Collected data
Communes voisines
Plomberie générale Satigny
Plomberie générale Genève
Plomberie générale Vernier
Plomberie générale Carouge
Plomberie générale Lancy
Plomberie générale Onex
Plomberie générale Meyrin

==

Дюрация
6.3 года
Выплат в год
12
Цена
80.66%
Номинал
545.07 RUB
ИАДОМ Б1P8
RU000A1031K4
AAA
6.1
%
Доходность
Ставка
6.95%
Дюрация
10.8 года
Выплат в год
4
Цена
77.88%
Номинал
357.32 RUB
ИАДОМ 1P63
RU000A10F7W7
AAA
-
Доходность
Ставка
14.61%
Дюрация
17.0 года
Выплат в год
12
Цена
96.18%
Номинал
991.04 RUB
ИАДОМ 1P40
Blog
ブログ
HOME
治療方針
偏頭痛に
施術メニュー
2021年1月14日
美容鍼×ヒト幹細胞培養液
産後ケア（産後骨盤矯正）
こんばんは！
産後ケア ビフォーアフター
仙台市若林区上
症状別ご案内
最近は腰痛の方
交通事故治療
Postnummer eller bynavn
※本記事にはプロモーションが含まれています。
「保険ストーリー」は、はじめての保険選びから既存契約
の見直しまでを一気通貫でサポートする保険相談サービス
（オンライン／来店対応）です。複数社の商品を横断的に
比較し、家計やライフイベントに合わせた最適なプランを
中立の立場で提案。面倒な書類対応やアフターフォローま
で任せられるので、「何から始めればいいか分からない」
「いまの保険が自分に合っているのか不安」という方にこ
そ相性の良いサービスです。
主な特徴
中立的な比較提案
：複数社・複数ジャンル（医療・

→ **Work instruction**:
Return the lines starting with the one that contains "Communes voisines" and going on through the one that contains "Plomberie générale Meyrin", copying each line character for character.

→ **Exercise answer**:
Communes voisines
Plomberie générale Satigny
Plomberie générale Genève
Plomberie générale Vernier
Plomberie générale Carouge
Plomberie générale Lancy
Plomberie générale Onex
Plomberie générale Meyrin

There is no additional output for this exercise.